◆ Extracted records
────
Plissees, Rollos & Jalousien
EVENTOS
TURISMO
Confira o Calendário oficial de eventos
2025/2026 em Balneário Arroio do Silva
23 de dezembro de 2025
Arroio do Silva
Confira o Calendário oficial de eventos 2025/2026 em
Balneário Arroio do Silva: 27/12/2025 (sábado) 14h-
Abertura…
────
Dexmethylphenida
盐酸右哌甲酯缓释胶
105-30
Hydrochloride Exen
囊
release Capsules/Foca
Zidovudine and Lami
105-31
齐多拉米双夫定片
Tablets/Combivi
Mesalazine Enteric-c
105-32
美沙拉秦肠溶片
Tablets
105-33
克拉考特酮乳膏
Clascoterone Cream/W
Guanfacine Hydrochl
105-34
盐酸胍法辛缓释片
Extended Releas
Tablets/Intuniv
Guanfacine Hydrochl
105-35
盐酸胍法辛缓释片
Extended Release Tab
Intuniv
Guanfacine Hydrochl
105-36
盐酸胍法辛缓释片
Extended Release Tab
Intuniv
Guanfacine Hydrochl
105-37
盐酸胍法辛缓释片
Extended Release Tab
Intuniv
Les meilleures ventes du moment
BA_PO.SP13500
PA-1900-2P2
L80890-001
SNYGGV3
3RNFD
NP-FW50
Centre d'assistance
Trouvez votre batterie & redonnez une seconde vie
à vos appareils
────
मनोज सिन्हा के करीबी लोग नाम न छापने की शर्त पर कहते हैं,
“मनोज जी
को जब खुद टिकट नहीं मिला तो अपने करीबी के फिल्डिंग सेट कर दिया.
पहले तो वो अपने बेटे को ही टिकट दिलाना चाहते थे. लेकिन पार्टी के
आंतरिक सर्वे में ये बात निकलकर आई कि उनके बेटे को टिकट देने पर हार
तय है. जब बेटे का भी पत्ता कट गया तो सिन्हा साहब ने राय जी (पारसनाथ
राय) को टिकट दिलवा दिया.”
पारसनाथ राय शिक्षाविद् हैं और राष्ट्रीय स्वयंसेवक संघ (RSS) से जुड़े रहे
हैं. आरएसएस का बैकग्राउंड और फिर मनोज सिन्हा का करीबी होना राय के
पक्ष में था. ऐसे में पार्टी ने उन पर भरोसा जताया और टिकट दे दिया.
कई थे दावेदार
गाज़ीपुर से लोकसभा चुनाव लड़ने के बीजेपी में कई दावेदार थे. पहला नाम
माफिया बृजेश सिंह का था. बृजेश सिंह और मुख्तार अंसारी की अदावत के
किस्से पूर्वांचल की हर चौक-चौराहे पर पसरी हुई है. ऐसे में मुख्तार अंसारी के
────
◆ AIM OF THE TASK
Starting with the line that contains "Dexmethylphenida" and going on through the line that contains "Centre d'assistance", lay out those lines as a JSON list of strings, one string per line with blank lines left out. Include only these lines.

◆ YOUR RESPONSE
[
  "Dexmethylphenida",
  "盐酸右哌甲酯缓释胶",
  "105-30",
  "Hydrochloride Exen",
  "囊",
  "release Capsules/Foca",
  "Zidovudine and Lami",
  "105-31",
  "齐多拉米双夫定片",
  "Tablets/Combivi",
  "Mesalazine Enteric-c",
  "105-32",
  "美沙拉秦肠溶片",
  "Tablets",
  "105-33",
  "克拉考特酮乳膏",
  "Clascoterone Cream/W",
  "Guanfacine Hydrochl",
  "105-34",
  "盐酸胍法辛缓释片",
  "Extended Releas",
  "Tablets/Intuniv",
  "Guanfacine Hydrochl",
  "105-35",
  "盐酸胍法辛缓释片",
  "Extended Release Tab",
  "Intuniv",
  "Guanfacine Hydrochl",
  "105-36",
  "盐酸胍法辛缓释片",
  "Extended Release Tab",
  "Intuniv",
  "Guanfacine Hydrochl",
  "105-37",
  "盐酸胍法辛缓释片",
  "Extended Release Tab",
  "Intuniv",
  "Les meilleures ventes du moment",
  "BA_PO.SP13500",
  "PA-1900-2P2",
  "L80890-001",
  "SNYGGV3",
  "3RNFD",
  "NP-FW50",
  "Centre d'assistance"
]